### GIVEN INFORMATION
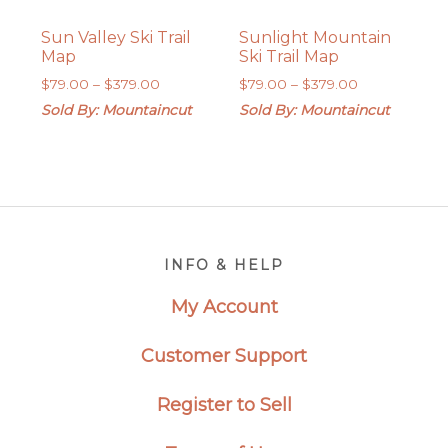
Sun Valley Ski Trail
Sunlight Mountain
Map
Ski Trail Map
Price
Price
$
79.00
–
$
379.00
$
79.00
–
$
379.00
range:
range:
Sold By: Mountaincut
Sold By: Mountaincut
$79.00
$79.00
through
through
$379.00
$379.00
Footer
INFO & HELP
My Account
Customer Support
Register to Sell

### WHAT THE TASK ASKS
Without any pictures, output the entries above exactly as they appear.

### THE COMPLETED TASK
Sun Valley Ski Trail
Sunlight Mountain
Map
Ski Trail Map
Price
Price
$
79.00
–
$
379.00
$
79.00
–
$
379.00
range:
range:
Sold By: Mountaincut
Sold By: Mountaincut
$79.00
$79.00
through
through
$379.00
$379.00
Footer
INFO & HELP
My Account
Customer Support
Register to Sell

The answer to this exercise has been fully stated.